Objective – Can you recast every line of the listing below as a numbered list, skipping blank lines and leaving out the pictures?

Excerpt from a dataset
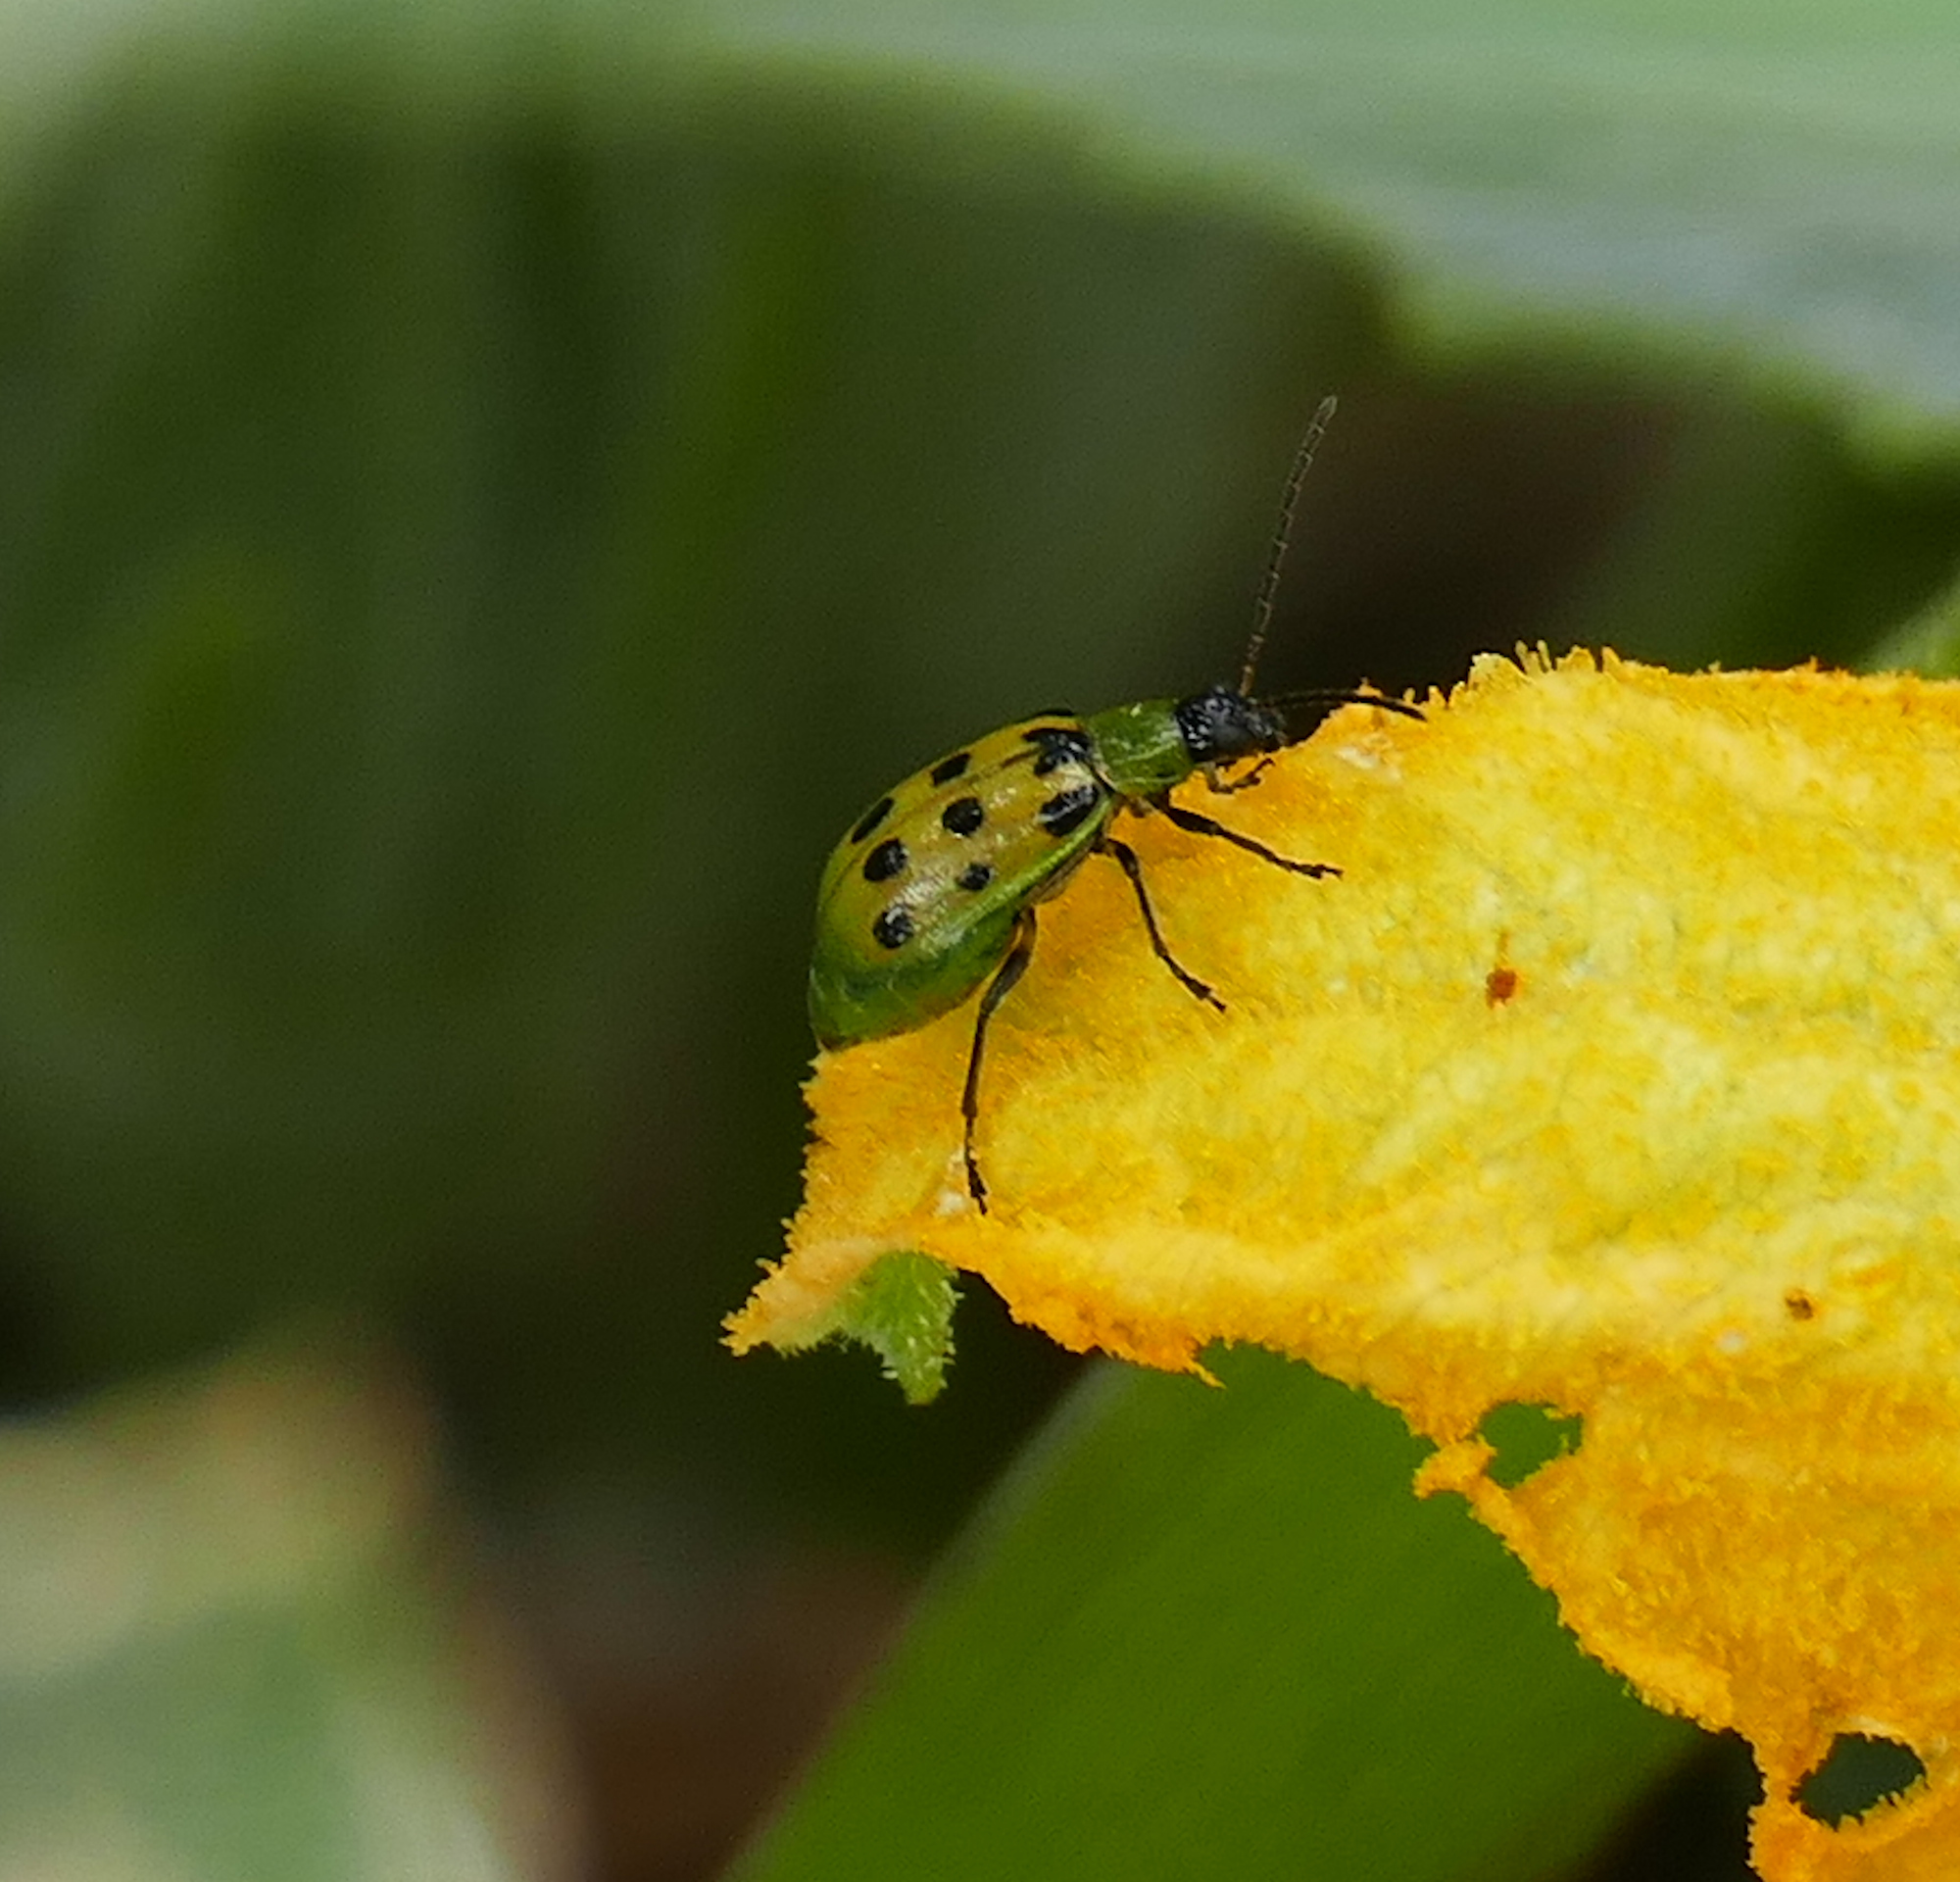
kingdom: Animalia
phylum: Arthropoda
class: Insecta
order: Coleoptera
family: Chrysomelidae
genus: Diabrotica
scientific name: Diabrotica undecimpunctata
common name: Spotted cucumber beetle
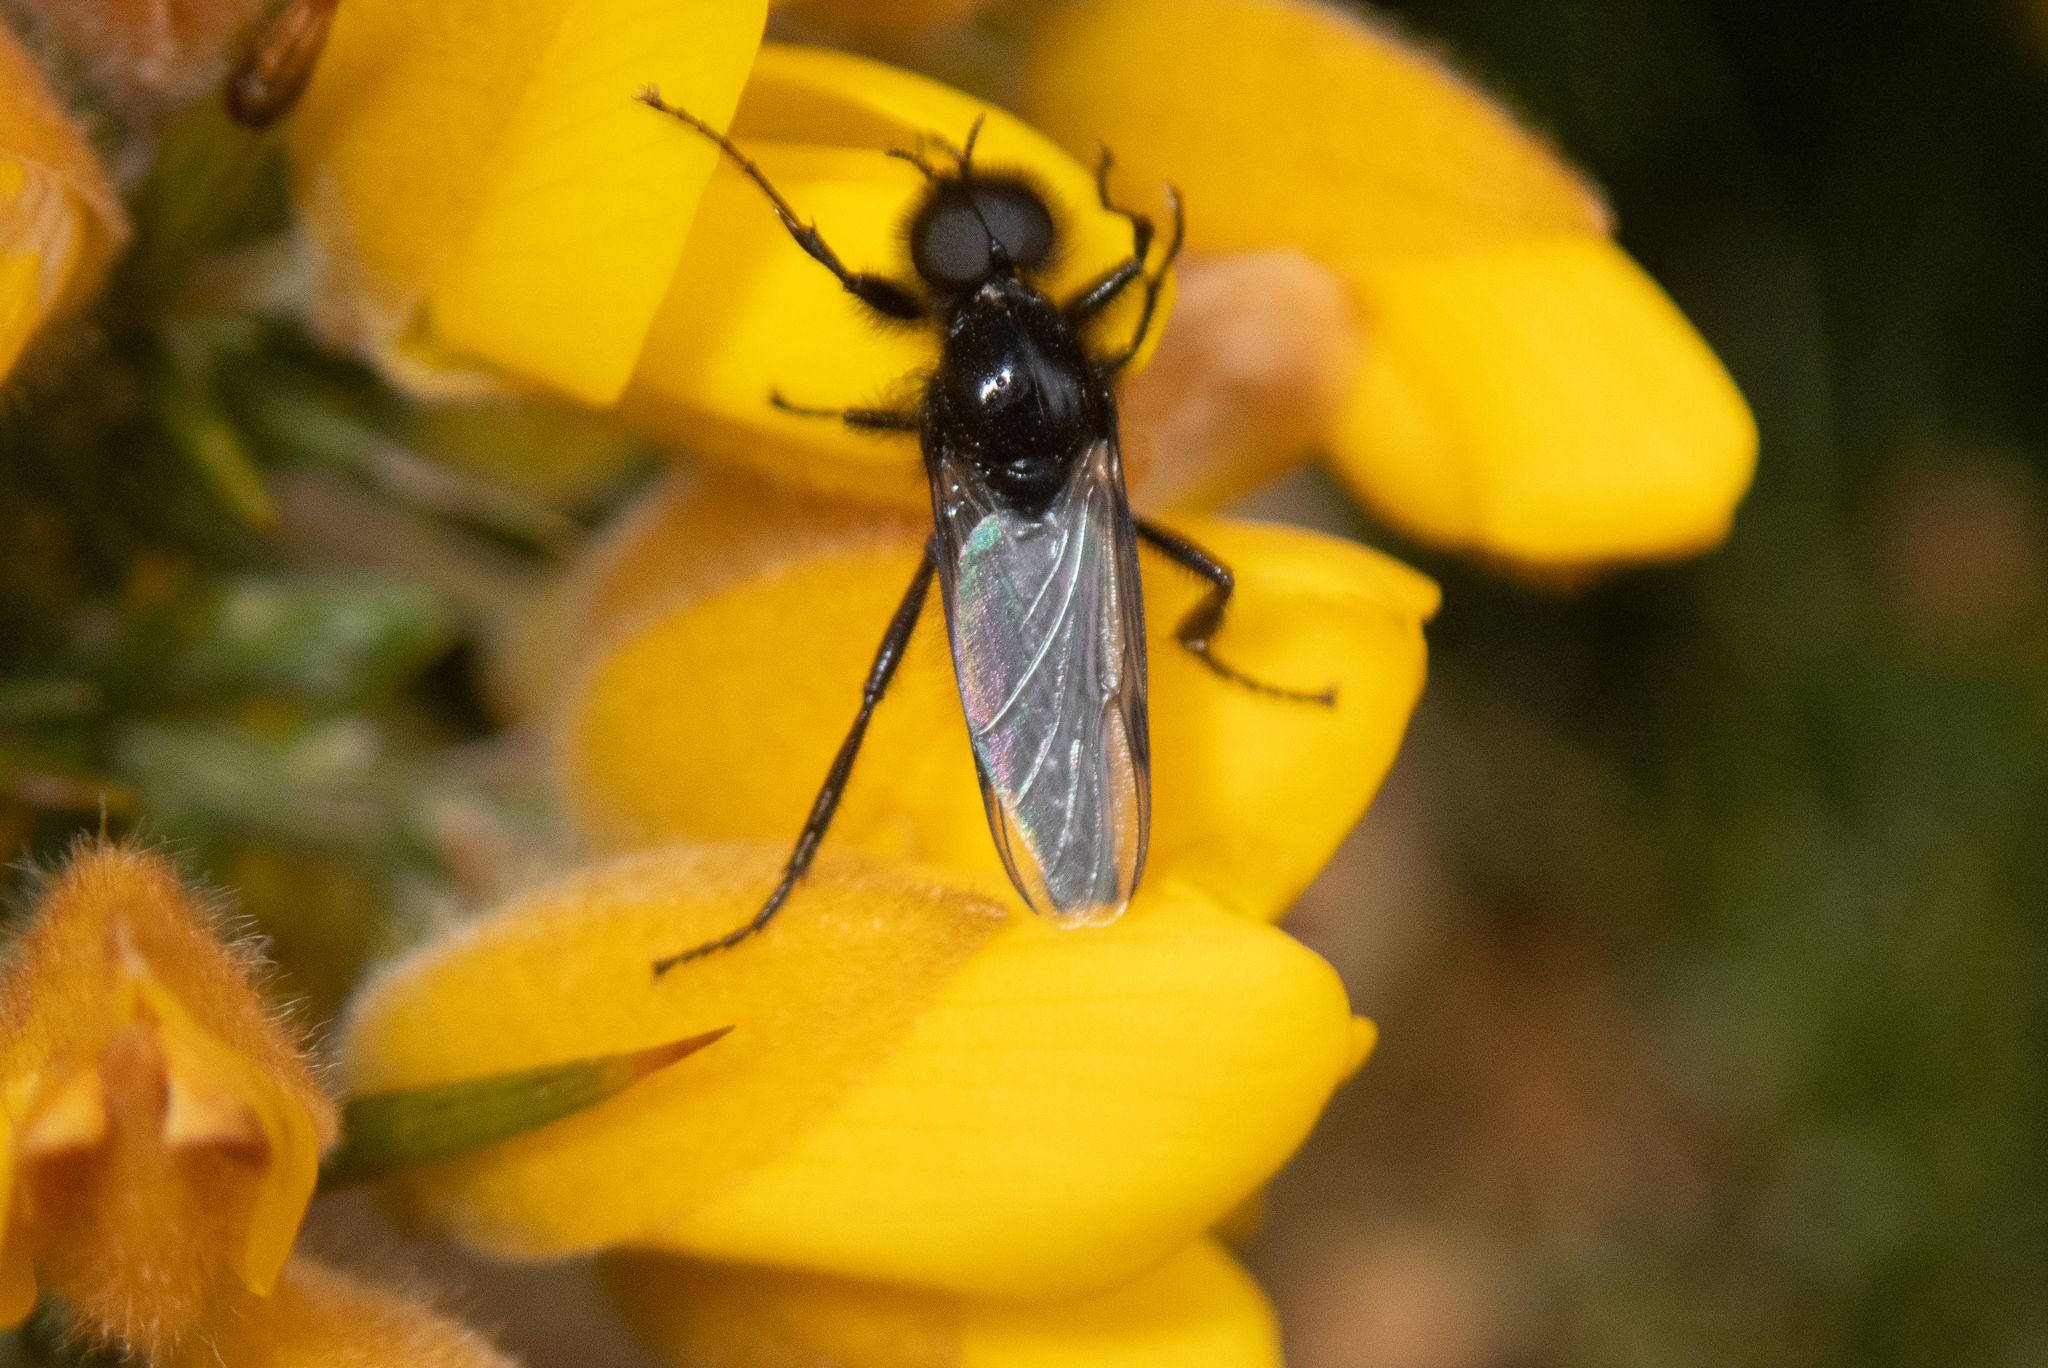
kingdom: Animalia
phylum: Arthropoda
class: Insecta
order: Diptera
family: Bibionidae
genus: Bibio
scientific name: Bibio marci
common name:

Response to this exercise –
1. kingdom: Animalia
2. phylum: Arthropoda
3. class: Insecta
4. order: Coleoptera
5. family: Chrysomelidae
6. genus: Diabrotica
7. scientific name: Diabrotica undecimpunctata
8. common name: Spotted cucumber beetle
9. kingdom: Animalia
10. phylum: Arthropoda
11. class: Insecta
12. order: Diptera
13. family: Bibionidae
14. genus: Bibio
15. scientific name: Bibio marci
16. common name:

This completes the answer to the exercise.